Things began to change when Christopher was permitted escorted leave as part of his rehabilitation in June 2017. Between June and October 2017, he absconded three times. On two of these occasions, he was found to have taken illegal substances; on another, he drank a bottle of whisky. During this period, incidents of self-harm, auditory hallucinations and angry outbursts were recorded by hospital staff. His leave was suspended and then reinstated following a period of stability.

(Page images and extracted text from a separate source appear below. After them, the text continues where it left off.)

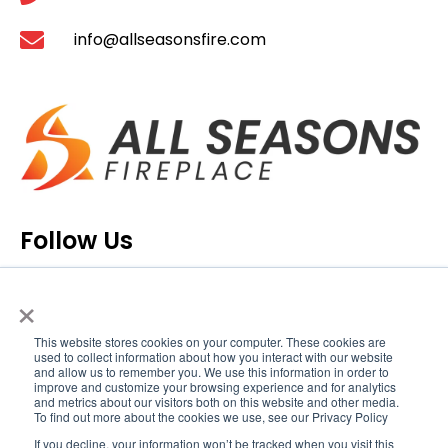
info@allseasonsfire.com
Follow Us
×
This website stores cookies on your computer. These cookies are
used to collect information about how you interact with our website
and allow us to remember you. We use this information in order to
improve and customize your browsing experience and for analytics
and metrics about our visitors both on this website and other media.
To find out more about the cookies we use, see our Privacy Policy
If you decline, your information won’t be tracked when you visit this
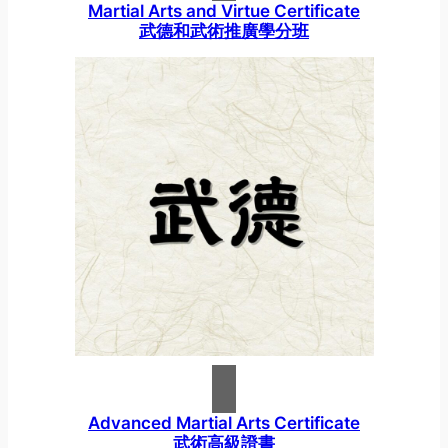
Martial Arts and Virtue Certificate
武德和武術推廣學分班
Advanced Martial Arts Certificate
武術高級證書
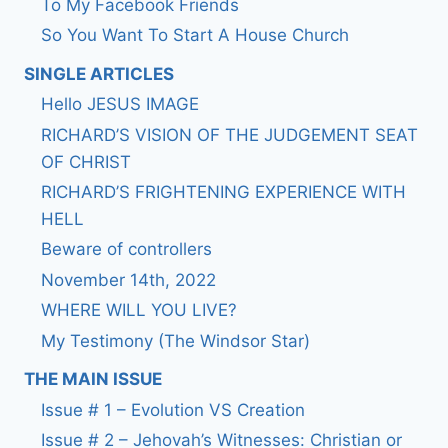
To My Facebook Friends
So You Want To Start A House Church
SINGLE ARTICLES
Hello JESUS IMAGE
RICHARD’S VISION OF THE JUDGEMENT SEAT
OF CHRIST
RICHARD’S FRIGHTENING EXPERIENCE WITH
HELL
Beware of controllers
November 14th, 2022
WHERE WILL YOU LIVE?
My Testimony (The Windsor Star)
THE MAIN ISSUE
Issue # 1 – Evolution VS Creation
Issue # 2 – Jehovah’s Witnesses: Christian or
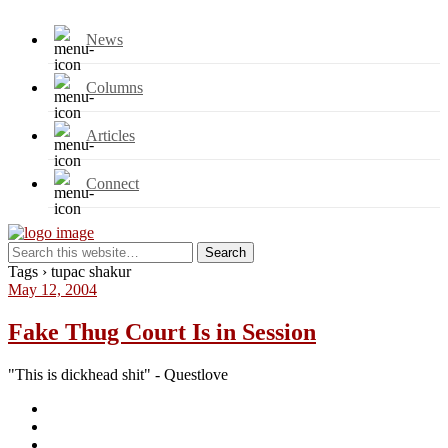
News
Columns
Articles
Connect
Tags › tupac shakur
May 12, 2004
Fake Thug Court Is in Session
"This is dickhead shit" - Questlove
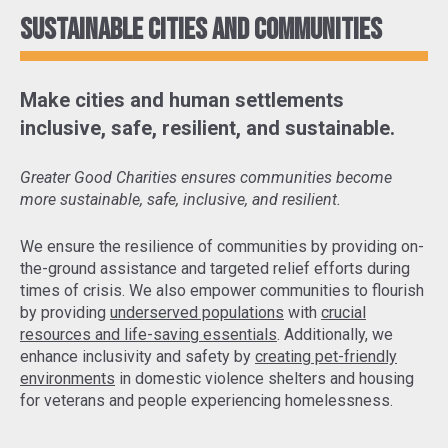
Sustainable cities and communities
Make cities and human settlements
inclusive, safe, resilient, and sustainable.
Greater Good Charities ensures communities become
more sustainable, safe, inclusive, and resilient.
We ensure the resilience of communities by
providing on-
the-ground assistance and targeted relief efforts
during
times of crisis. We also empower communities to flourish
by providing
underserved populations
with
crucial
resources and life-saving essentials
. Additionally, we
enhance inclusivity and safety by
creating pet-friendly
environments
in domestic violence shelters and housing
for veterans and people experiencing homelessness.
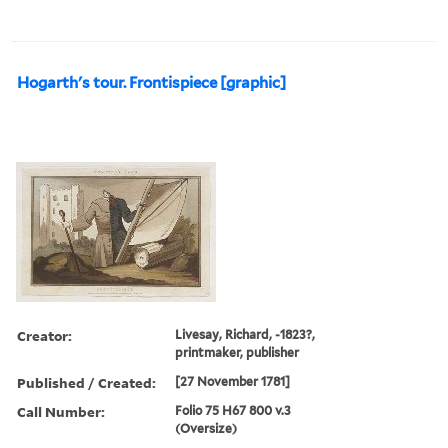
Hogarth's tour. Frontispiece [graphic]
Creator:
Livesay, Richard, -1823?,
printmaker, publisher
Published / Created:
[27 November 1781]
Call Number:
Folio 75 H67 800 v.3
(Oversize)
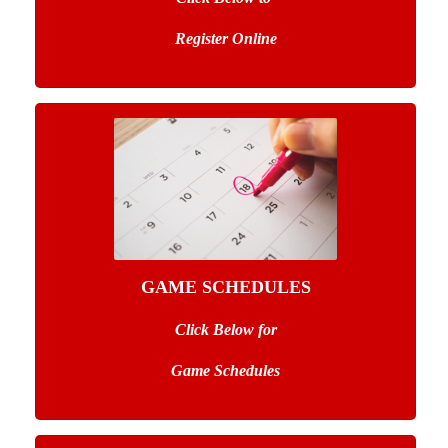
Register Online
GAME SCHEDULES
Click Below for
Game Schedules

Despite his multiple abscondments from escorted leave and Alan’s own serious reservations, Christopher was granted unescorted leave in November 2017. Alan had expressed to staff several times during visits to the hospital that it was too early in Christopher’s rehabilitation for him to be granted unescorted leave, but was told it was all part of the recovery process. Eventually, Alan accepted their response, but registered his wish that Christopher be closely monitored.

On 11 January 2018, plans were put in place to increase Christopher’s unescorted leave, in spite of an incident involving an altercation with another patient. Around this time, Christopher had also expressed a desire to throw himself off a bridge.

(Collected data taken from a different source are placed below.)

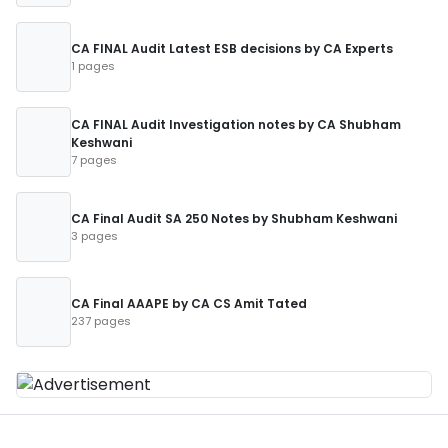
CA FINAL Audit Latest ESB decisions by CA Experts
1 pages
CA FINAL Audit Investigation notes by CA Shubham
Keshwani
7 pages
CA Final Audit SA 250 Notes by Shubham Keshwani
3 pages
CA Final AAAPE by CA CS Amit Tated
237 pages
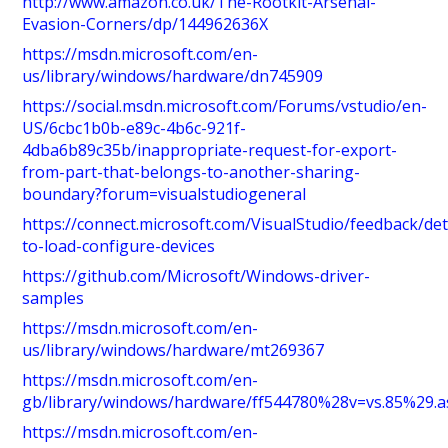
http://www.amazon.co.uk/The-Rootkit-Arsenal-
Evasion-Corners/dp/144962636X
https://msdn.microsoft.com/en-
us/library/windows/hardware/dn745909
https://social.msdn.microsoft.com/Forums/vstudio/en-
US/6cbc1b0b-e89c-4b6c-921f-
4dba6b89c35b/inappropriate-request-for-export-
from-part-that-belongs-to-another-sharing-
boundary?forum=visualstudiogeneral
https://connect.microsoft.com/VisualStudio/feedback/det
to-load-configure-devices
https://github.com/Microsoft/Windows-driver-
samples
https://msdn.microsoft.com/en-
us/library/windows/hardware/mt269367
https://msdn.microsoft.com/en-
gb/library/windows/hardware/ff544780%28v=vs.85%29.a
https://msdn.microsoft.com/en-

On Tuesday 23 January, Christopher rang Alan in a state of agitation. He was in a bad mood, irritable, and expressed his intention to run away. Alan called Dr Taylor, the Consultant Rehabilitation Psychiatrist overseeing Christopher’s care, and immediately wrote a letter to the hospital informing them of his conversation with Christopher. He said he thought it inadvisable to allow Christopher overnight leave. Christopher’s psychiatrist said his mood and irritability might indicate that one of his medications, methadone, was being reduced too quickly. He was also on a new medication, which she said may cause changes to his mental state. Both Dr Taylor and the Trust have since denied that Alan called or that they received a letter.

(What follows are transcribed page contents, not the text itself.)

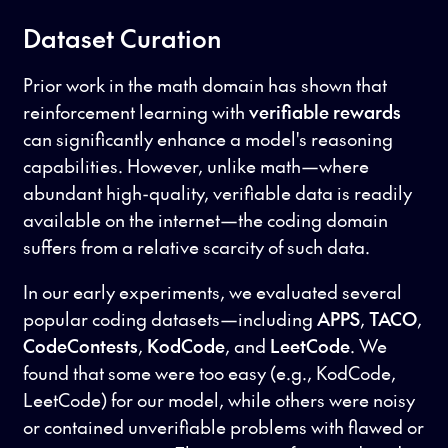
Dataset Curation
Prior work in the math domain has shown that
reinforcement learning with
verifiable rewards
can significantly enhance a model's reasoning
capabilities. However, unlike math—where
abundant high-quality, verifiable data is readily
available on the internet—the coding domain
suffers from a relative scarcity of such data.
In our early experiments, we evaluated several
popular coding datasets—including
APPS
,
TACO
,
CodeContests
,
KodCode
, and
LeetCode
. We
found that some were too easy (e.g., KodCode,
LeetCode) for our model, while others were noisy
or contained unverifiable problems with flawed or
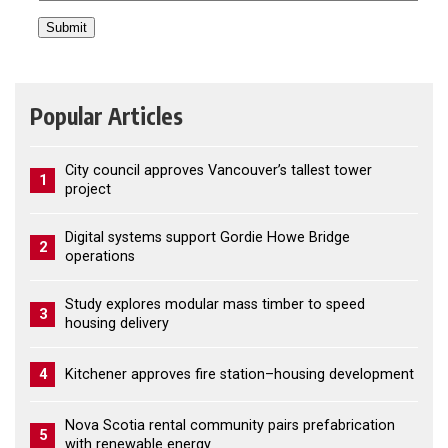
Popular Articles
City council approves Vancouver’s tallest tower
1
project
Digital systems support Gordie Howe Bridge
2
operations
Study explores modular mass timber to speed
3
housing delivery
4
Kitchener approves fire station–housing development
Nova Scotia rental community pairs prefabrication
5
with renewable energy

On Thursday 25 January, Christopher had a period of unescorted leave accompanied by his mother. On his return, he was reported to be in a cheerful mood, and so hospital staff were happy to grant him further unescorted leave the following day. In the morning, he took unescorted ground leave and went for a walk in the hospital grounds. That afternoon, he requested and was granted two hours of unescorted community leave to visit the local shops. When he had not returned within the allotted time, the hospital notified the police. Christopher’s body was found two days later on 28 January 2018, at a friend’s flat in Weston-super-Mare. He had suffered a fatal overdose.

Madeline Seibert

Madeline Seibert, Head of Medical Negligence

Speaking after the Inquest, Madeline Seibert, Partner and Head of our Medical Negligence department, said that Christopher’s family had always believed there to be failings in his care at Blackberry Hill hospital that needed to be accounted for. She said, “Christopher’s father registered his concern about Christopher being granted unescorted leave in January 2018 from Blackberry Hill hospital, which had assumed responsibility for his safety and welfare, in light of his history of drug abuse and the recent changes in his mental state and medication. The family wanted to know why Christopher continued to be permitted unescorted leave into the local community when they thought he was vulnerable and a risk to himself. His methadone and clozapine medications were being reduced in addition to the introduction of a new drug. The Trust was aware that the medication changes may elicit changes in his mental state. The family saw failures in Christopher’s care at the hospital which contributed to the circumstances enabling him to abscond, and to his subsequent death.”

Following the announcement of the verdict, Christopher’s family said they were pleased that the Jury had recognised their concerns. Alan said “I told Chris’s doctor that I didn’t think that unescorted leave was the right thing for Christopher, and I felt that nobody was listening to me. I keep thinking that if he hadn’t been allowed to leave the hospital unescorted, my son might still be alive today.”